The Social, Economic, and Political Processes of Empire Building in the Spanish and Ottoman Empires
Beginning in 1450 and stretching to 1800, the Spanish and Ottoman Empires used social, political, and economic processes to build their separate empires.
In order to build their empires socially, the Spaniards and Ottomans both used the religion as a process. In Spain, Christianity was the social norm and no other religions were accepted. Christian beliefs were strictly enforced both on the Spanish mainland and in their conquered territories across the water. However, the Ottomans created unity in their building empire by creating a religiously tolerant environment. Previously, the Ottomans had ruled using Sharia Law, an exclusively Muslim code that Ottoman rulers found to be silent on most secular matters. Therefore, the Muslim leaders created a legal code that addressed rights, duties, proper clothing, and Muslim to non-Muslim etiquette. This allowed various religions to feel safe and respected in the Ottoman Empire, creating a sense of unity through accepting differences. While both the Spanish and the Ottomans used religion to bring social unity, the Spaniards used strict laws and force and the Ottomans used tolerance and acceptance.
The Spanish and the Ottomans political processes for empire building are similar to their social processes, as it was often the government (which is undeniably linked to politics) enforcing certain social norms in both empires. Although the Spanish were Christian, and the Ottomans were Muslim, they both had a state recognized religion that was enforced by the government. In Spain, the Christian monarchy enforced Christianity with a “convert or die” mentality. Indeed, the purpose of the Spanish Inquisition was to convert Jews and Muslims in Spain to the Christian faith or force them to leave the country. In the Ottoman Empire, they did not force their subjects to convert to Islam, but that did not mean they gave up Islam entirely. The Ottomans still had a fully Islamic government made up of the Janissary class. Janissaries were the young boys the Ottoman leaders trained in Islamic doctrine so they could be political leaders in the future. While the Spanish were forceful and the Ottomans were tolerant, both still used religion as a means of creating a strong government.

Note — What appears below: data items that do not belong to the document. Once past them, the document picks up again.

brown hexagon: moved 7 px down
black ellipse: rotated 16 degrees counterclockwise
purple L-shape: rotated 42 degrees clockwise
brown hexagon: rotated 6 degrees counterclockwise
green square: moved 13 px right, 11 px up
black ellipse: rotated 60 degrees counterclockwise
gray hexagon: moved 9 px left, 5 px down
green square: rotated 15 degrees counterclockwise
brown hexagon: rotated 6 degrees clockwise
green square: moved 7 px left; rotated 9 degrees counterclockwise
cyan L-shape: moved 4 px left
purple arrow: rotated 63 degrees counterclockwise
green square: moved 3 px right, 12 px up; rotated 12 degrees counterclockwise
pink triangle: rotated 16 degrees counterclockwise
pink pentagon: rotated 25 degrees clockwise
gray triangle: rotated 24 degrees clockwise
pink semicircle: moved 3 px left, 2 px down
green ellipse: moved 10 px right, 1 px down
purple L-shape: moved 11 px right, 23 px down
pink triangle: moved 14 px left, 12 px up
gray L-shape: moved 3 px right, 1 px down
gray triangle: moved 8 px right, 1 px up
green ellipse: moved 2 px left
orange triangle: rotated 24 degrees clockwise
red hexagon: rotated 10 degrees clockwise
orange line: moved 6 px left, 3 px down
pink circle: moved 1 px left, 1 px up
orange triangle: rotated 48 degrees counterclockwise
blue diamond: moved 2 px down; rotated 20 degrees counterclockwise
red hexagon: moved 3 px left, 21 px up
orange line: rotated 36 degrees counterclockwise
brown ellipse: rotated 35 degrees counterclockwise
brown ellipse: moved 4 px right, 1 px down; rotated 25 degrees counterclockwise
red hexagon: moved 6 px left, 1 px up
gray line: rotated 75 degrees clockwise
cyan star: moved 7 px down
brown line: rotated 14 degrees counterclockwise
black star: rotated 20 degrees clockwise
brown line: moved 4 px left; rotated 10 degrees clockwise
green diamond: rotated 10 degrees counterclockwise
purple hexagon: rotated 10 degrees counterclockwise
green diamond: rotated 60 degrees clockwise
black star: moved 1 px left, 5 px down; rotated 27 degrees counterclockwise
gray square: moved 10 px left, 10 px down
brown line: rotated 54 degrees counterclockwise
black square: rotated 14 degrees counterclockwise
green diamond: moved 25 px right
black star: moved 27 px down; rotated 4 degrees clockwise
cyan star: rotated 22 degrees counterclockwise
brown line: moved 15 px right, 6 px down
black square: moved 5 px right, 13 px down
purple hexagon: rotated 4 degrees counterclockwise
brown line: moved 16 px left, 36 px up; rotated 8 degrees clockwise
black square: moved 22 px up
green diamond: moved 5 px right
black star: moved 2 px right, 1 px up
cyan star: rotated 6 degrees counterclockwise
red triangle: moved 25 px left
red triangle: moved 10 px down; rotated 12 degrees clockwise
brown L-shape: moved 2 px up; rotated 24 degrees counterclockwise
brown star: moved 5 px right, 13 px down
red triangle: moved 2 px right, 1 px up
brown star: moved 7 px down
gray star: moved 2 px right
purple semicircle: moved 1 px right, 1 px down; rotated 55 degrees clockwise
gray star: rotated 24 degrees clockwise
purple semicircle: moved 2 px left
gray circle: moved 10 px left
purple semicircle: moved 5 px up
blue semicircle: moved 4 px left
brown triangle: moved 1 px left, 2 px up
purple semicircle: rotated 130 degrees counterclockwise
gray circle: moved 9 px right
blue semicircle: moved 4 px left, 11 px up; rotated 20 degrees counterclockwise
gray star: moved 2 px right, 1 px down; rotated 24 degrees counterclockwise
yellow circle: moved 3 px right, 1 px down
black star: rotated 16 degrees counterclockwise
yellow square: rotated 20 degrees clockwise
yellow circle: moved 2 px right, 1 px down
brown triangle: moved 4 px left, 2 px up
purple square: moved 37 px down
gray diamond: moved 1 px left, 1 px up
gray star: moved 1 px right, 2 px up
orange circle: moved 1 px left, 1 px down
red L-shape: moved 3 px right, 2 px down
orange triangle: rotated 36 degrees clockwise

The Spaniards and Ottomans differed completely in terms of their economic processes for empire building. For Spain, the New World had only just been discovered, and upon meeting the various native tribes in the Americas, the Spanish leadership saw dollar signs. Exploiting them for their wealth in gold and silver, the Spanish made slaves of the native peoples and managed to conquer them without destroying them completely, so Spain could continue to gain from their labor. The revenue that the America’s precious metals brought Spain was massive, and directly contributed to both their expansion and future downfall when heavy inflation occurred due to the overwhelming influx of currency. In the Ottoman Empire, the Ottomans found a source of revenue in the caravan traders who frequented their territory. By setting up stops along trade routes where traders could rest themselves and their animals the Ottomans were able to tax those who travelled the routes through their land, creating an incredible source of revenue. While Ottoman leadership did have to pay off rogue tribes surrounding depots, to them it was an investment, a small price to pay to protect the traders from marauders and ensure the revenue taxation brought. Economically, the Spanish chose to build their empire by force and exploitation, while the Ottomans chose to build their empire through entrepreneurship by providing resources to traders for a price.
1405 was the beginning of two great civilizations, the Spanish and the Ottomans, expanding their empires socially, politically, and economically. While both differed in their methods, their intentions were the same: to build great and powerful empires that would last the test of time.